La BCE s’est mise récemment à acheter des émissions non gouvernementales et détiendrait déjà 10% des titres investment grade émis par les entreprises privées.

Le Comité de politique monétaire devra donc accepter des modifications dans le fonctionnement du QE de la BCE. Pour ce faire il faudra l’accord des membres du comité monétaire dont celui de l’Allemagne qui s’oppose à l’extension du QE après s’être opposée au QE lui-même.
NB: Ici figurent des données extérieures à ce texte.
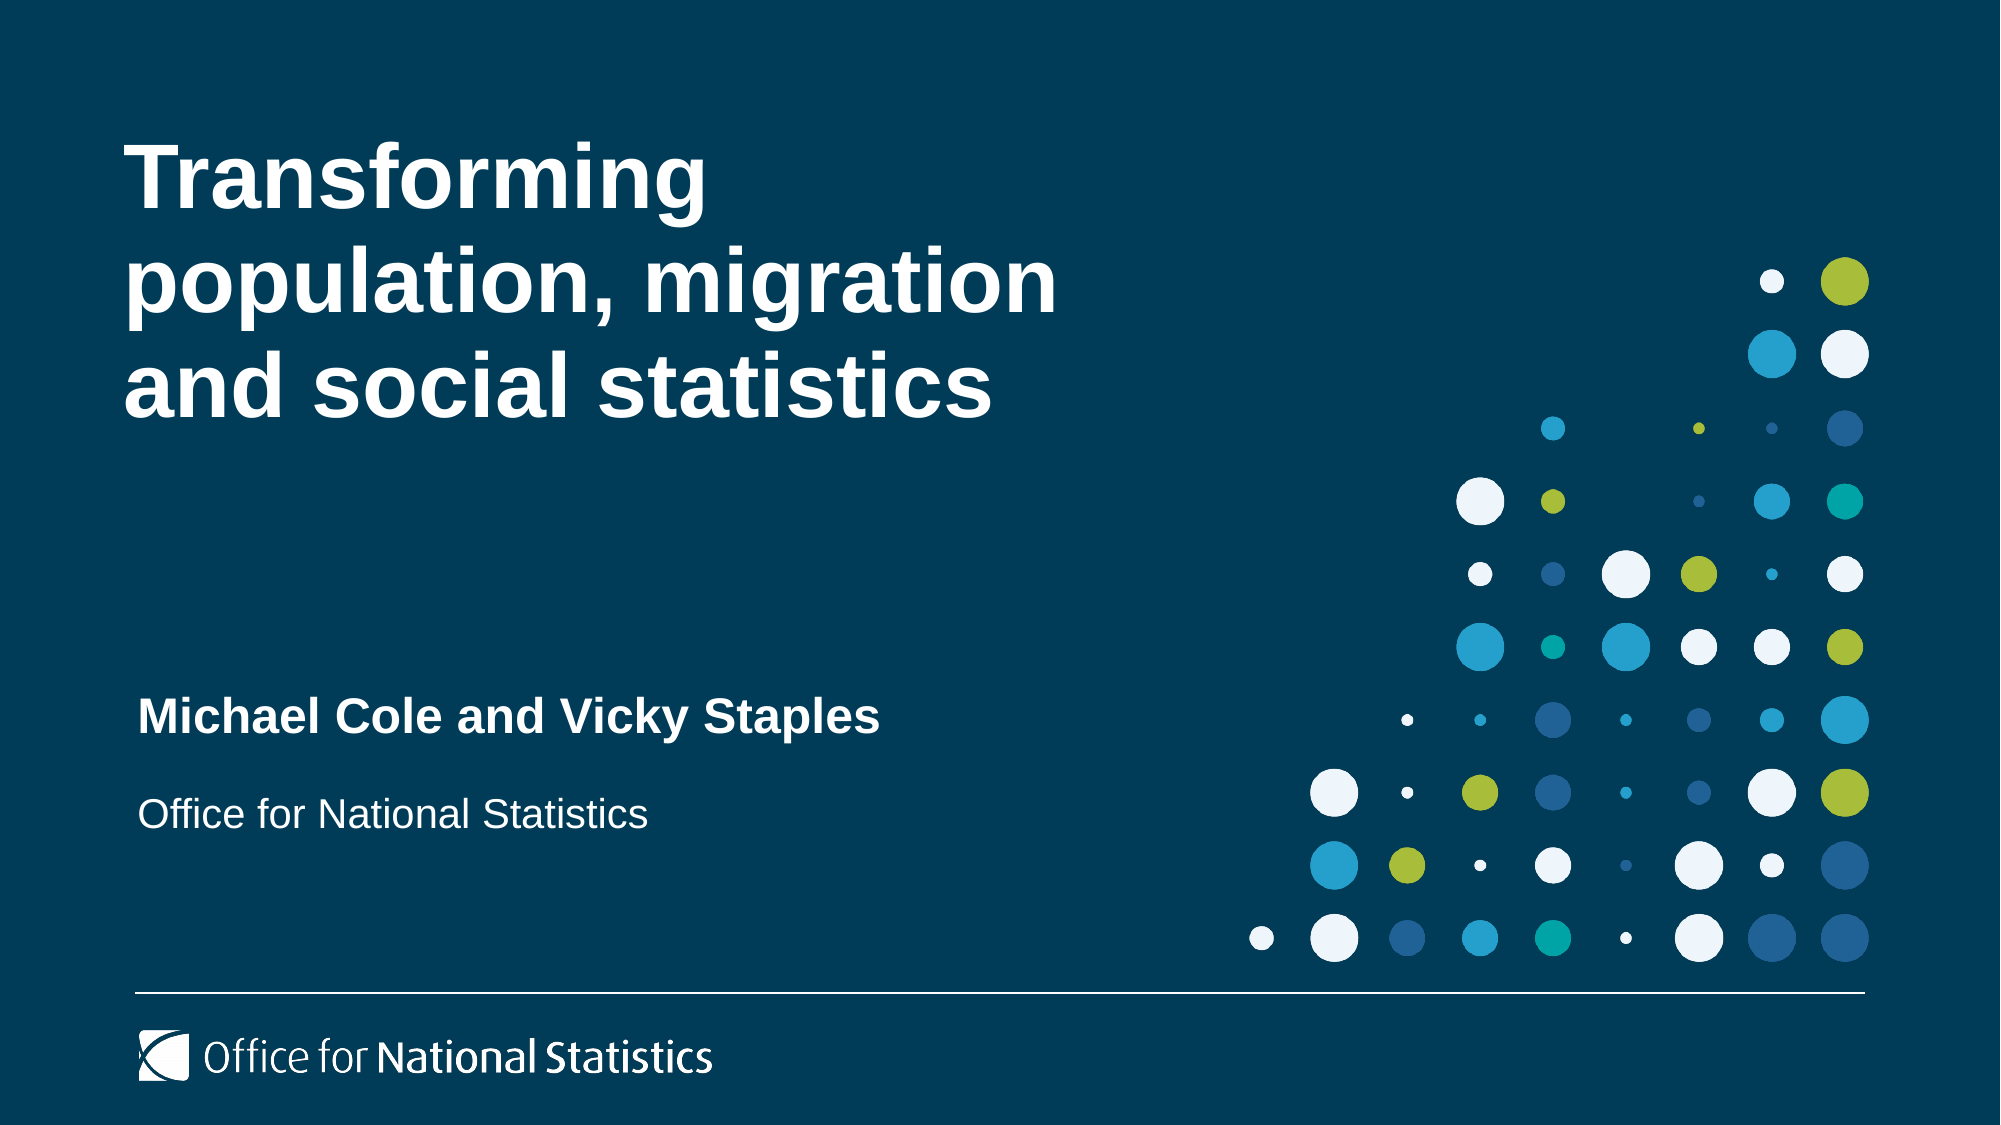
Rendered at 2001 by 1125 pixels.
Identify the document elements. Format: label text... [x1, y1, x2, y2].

list Michael Cole and Vicky Staples [137, 682, 1193, 744]
list Office for National Statistics [137, 781, 1193, 834]
title Transforming population, migration and social statistics [123, 124, 1146, 625]
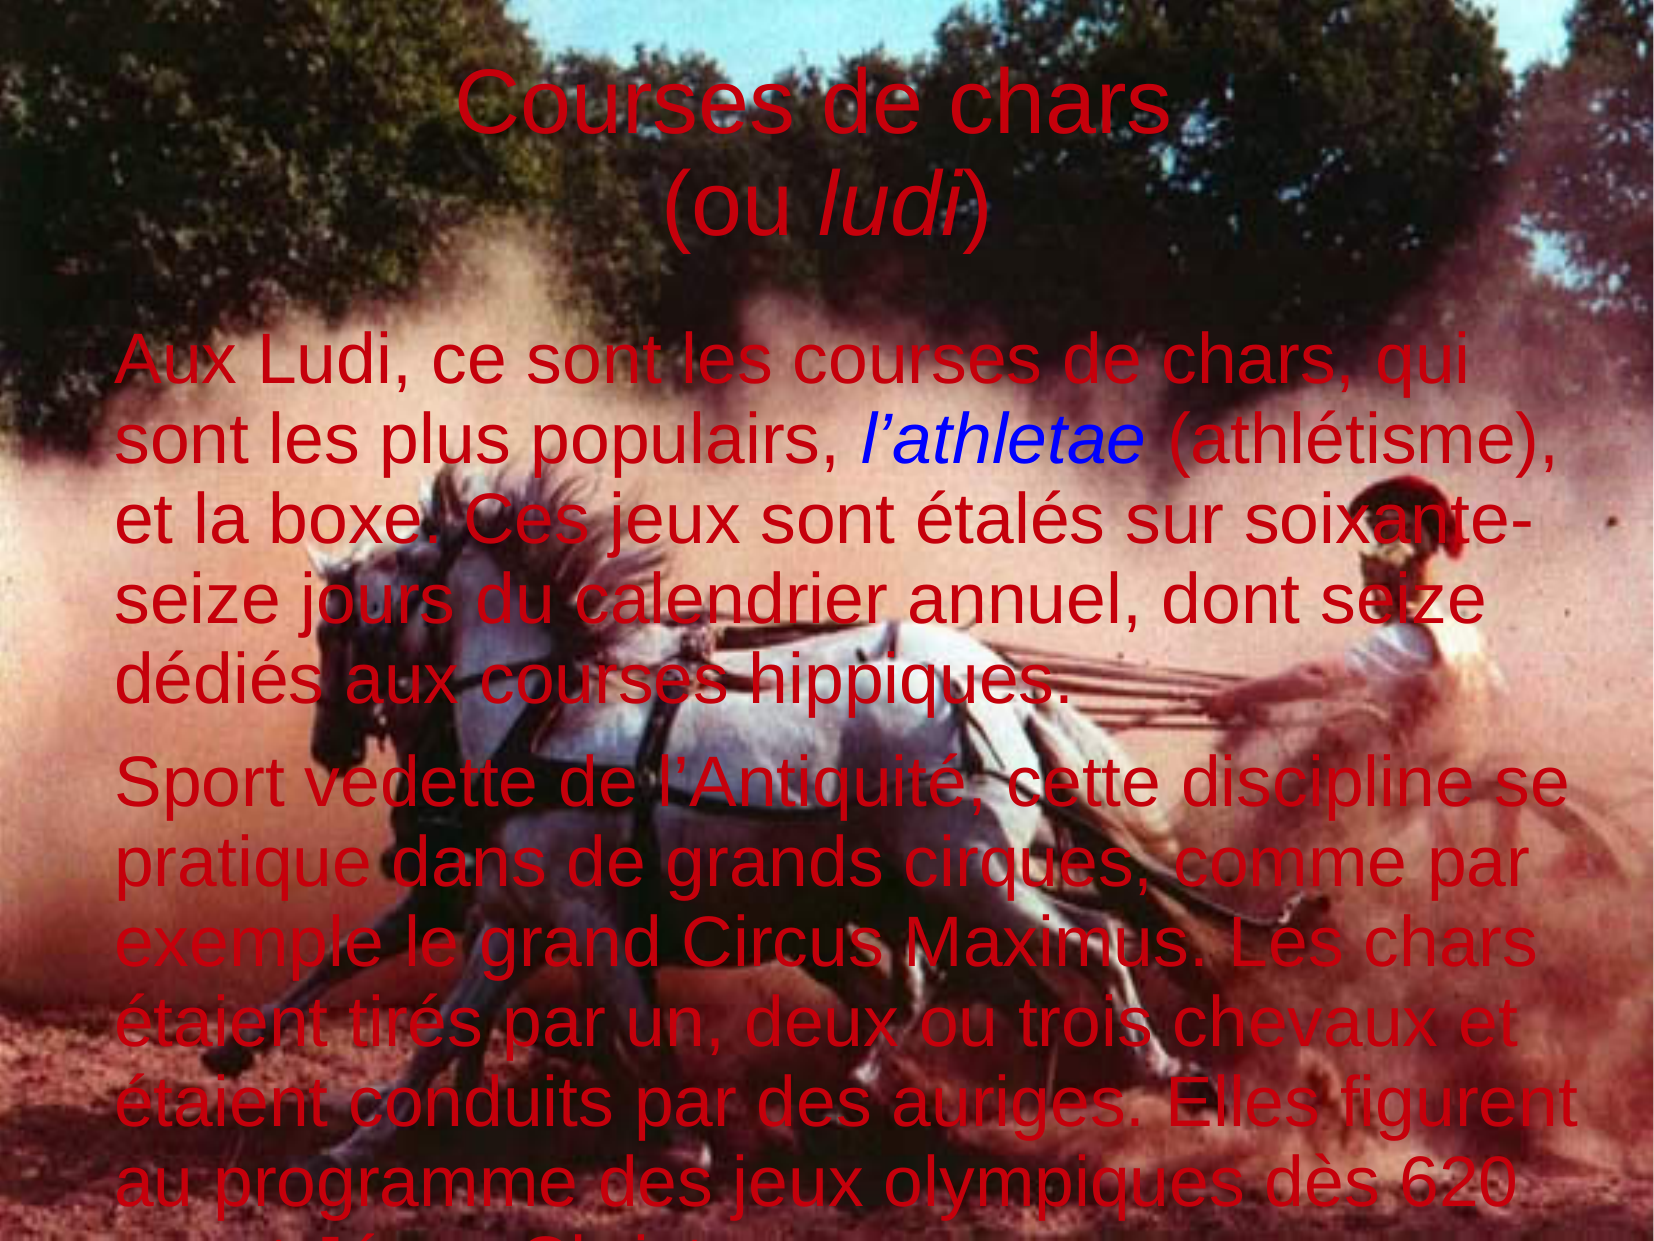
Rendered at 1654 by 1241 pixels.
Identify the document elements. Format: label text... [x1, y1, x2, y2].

A supposer qu’une nouvelle technique de fonctionnement du QE puisse être mise en place, les effets négatifs observés ne seront pas supprimés pour autant.

Comment gérer la fin du QE ?

La BCE ne peut obtenir des résultats dans tous les domaines. C’est pourquoi dès 2012 la BCE avait demandé des réformes et des restructurations aux Etats.

Ceux-ci ont eu du mal à les mettre en place, leurs efforts étant freinés par la récession faisant suite aux premières mesures décidées. Aujourd’hui, la BCE se trouve prise entre la nécessité de mise en place de nouveaux processus de gestion du QE et les réformes trop lentes de certains Etats.

En somme la gestion très réussie des annonces de la BCE sur sa future politique monétaire entre 2012 et 2015, rencontre aujourd’hui beaucoup de difficultés depuis la mise en place effective des différents mécanismes.

Elle laisse planer la plus grande incertitude sur la date d’arrêt du QE et ses modalités. En l’absence d’action des Etats, on peut craindre que la BCE décide de prolonger son QE et par conséquent son action à la baisse sur les taux d’intérêt.

Or, il est clair qu’un arrêt du QE devrait entraîner une normalisation de la valeur des titres les plus atypiques dont les titres à rendement négatif : les taux repasseraient largement au-dessus de 0, ce qui se traduirait par un krach obligataire.

Conclusion : Une forte dose de risques mal mesurée mais réelle

Plus de QE ne garantit pas de meilleurs résultats. On ne connait pas la date effective de fin du QE européen, M. Draghi laissant planer une forte incertitude sur sa prorogation. Toutefois, il est probable que le QE en cours soit prolongé. La BCE est en effet convaincue de l’utilité de sa politique monétaire, mettant sur le compte du temps ses résultats décevants comme expliqué par M. Draghi lors de son intervention du 26 septembre 2016.

Pourtant les résultats sont peu convaincants, comme l’ont été ceux des autres banques centrales et en particulier la BOJ dont  l’échec a été mis sur le compte de l’insuffisance de création de monnaie. Comme ses devancières, la BCE est donc tentée de créer plus de monnaie pour alimenter les circuits du crédit.

Malheureusement, rajouter de la monnaie dans des circuits inefficaces ne rend pas l’opération efficace. Les résultats médiocres obtenus jusqu’à présent risquent d’être confirmés même si le QE en cours est prolongé sur plusieurs trimestres. Surtout, si ces médiocres résultats se confirment, la BCE risque de perdre beaucoup de sa crédibilité.

 

Signature_Jean

Que retenir ?
  • Des résultats faibles par rap-port aux capitaux déversés sur les marchés par les QE.
  • L’Euro bien défendu par la convergence des taux mais celle-ci reste fragile.
  • L’objectif d’inflation de 2% est loin d’être atteint et le réamorçage du crédit qui touche essentiellement l’immobilier  ou l’inflation des actifs financiers n’accélèreront pas l’inflation « saine » comme le ferait l’investissement.
  • La sortie du QE pourrait créer les conditions d’un krack obligataire.